Copy out exactly the lines below that run from the one holding "left eye: (371, 113)" to the one holding "right back paw: (329, 295)", keeping both of those lines and no others.

[Extracted records]

- - -

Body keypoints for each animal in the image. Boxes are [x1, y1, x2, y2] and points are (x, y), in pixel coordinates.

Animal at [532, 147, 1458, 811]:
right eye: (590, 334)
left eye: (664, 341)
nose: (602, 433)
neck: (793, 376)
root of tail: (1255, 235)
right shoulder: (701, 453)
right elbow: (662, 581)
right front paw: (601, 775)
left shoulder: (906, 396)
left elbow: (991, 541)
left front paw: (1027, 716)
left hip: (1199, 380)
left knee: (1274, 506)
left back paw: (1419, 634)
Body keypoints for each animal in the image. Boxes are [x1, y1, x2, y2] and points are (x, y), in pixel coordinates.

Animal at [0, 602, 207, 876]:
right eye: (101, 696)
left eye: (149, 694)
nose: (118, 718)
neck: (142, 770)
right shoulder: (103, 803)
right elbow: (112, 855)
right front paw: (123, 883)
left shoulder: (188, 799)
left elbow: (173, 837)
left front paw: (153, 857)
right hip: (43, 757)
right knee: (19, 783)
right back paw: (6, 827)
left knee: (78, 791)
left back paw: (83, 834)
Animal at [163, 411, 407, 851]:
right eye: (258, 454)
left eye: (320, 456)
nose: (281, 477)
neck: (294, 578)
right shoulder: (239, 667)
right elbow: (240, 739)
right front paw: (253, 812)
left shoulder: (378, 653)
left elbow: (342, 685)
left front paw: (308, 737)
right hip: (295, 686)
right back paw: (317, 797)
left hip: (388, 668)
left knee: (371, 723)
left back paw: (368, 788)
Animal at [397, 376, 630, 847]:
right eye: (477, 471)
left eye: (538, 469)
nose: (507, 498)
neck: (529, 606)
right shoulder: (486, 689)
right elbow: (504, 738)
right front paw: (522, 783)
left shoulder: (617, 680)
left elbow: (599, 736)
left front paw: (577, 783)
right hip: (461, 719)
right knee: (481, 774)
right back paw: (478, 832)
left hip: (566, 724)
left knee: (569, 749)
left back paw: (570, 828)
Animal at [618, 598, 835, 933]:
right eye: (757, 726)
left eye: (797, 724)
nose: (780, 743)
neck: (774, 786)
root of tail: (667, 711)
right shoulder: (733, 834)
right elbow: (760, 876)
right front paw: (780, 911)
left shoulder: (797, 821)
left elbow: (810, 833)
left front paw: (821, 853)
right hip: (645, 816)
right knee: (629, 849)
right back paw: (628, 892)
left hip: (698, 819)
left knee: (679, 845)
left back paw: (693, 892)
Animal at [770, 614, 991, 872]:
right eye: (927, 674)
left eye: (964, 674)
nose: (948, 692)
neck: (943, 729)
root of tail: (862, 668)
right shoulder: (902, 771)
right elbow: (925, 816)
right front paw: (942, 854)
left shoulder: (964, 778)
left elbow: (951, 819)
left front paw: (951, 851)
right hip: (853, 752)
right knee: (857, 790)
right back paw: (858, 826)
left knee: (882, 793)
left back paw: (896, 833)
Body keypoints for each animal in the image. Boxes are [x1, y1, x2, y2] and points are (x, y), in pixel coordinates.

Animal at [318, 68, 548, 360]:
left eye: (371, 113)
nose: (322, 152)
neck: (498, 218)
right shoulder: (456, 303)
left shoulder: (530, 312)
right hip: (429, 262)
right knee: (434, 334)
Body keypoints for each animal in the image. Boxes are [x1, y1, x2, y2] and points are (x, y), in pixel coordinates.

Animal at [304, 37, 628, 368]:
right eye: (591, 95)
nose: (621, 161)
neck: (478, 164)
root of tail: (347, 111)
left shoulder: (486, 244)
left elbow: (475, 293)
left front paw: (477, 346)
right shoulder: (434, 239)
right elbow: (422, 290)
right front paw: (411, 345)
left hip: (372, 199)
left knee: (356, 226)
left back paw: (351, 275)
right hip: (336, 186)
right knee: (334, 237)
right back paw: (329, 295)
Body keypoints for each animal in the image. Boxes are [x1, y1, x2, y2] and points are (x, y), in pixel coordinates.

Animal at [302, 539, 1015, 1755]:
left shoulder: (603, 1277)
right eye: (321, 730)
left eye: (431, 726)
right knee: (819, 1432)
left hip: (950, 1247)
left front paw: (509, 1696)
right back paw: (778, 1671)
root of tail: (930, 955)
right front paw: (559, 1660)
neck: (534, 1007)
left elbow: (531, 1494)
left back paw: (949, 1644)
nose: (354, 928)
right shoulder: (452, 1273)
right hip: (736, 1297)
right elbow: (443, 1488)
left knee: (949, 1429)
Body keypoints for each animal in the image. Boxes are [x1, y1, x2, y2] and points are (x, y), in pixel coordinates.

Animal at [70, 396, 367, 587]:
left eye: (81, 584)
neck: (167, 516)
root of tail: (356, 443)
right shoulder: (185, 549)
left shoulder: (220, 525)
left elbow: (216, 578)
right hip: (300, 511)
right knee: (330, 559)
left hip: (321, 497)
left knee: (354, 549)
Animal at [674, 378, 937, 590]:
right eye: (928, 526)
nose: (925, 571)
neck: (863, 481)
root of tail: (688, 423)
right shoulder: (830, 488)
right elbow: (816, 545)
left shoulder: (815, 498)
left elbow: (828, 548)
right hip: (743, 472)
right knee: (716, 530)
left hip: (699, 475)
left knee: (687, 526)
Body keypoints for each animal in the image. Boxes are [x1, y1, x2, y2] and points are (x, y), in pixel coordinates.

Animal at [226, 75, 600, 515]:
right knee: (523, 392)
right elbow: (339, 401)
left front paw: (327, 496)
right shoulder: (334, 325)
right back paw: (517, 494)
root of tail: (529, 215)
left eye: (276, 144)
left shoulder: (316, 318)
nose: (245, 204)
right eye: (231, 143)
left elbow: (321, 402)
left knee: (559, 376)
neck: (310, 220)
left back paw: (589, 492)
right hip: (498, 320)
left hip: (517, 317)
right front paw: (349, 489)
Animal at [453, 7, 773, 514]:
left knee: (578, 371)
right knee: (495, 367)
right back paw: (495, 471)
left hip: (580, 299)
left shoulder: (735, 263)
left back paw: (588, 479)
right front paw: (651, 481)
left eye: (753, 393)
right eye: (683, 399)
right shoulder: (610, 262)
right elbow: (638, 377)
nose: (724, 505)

- - -

* [SOLUTION TO THIS TASK]
left eye: (371, 113)
nose: (322, 152)
neck: (498, 218)
right shoulder: (456, 303)
left shoulder: (530, 312)
right hip: (429, 262)
right knee: (434, 334)
Body keypoints for each animal in the image. Boxes are [x1, y1, x2, y2] and points are (x, y), in pixel coordinates.

Animal at [304, 37, 628, 368]:
right eye: (591, 95)
nose: (621, 161)
neck: (478, 164)
root of tail: (347, 111)
left shoulder: (486, 244)
left elbow: (475, 293)
left front paw: (477, 346)
right shoulder: (434, 239)
right elbow: (422, 290)
right front paw: (411, 345)
left hip: (372, 199)
left knee: (356, 226)
left back paw: (351, 275)
right hip: (336, 186)
right knee: (334, 237)
right back paw: (329, 295)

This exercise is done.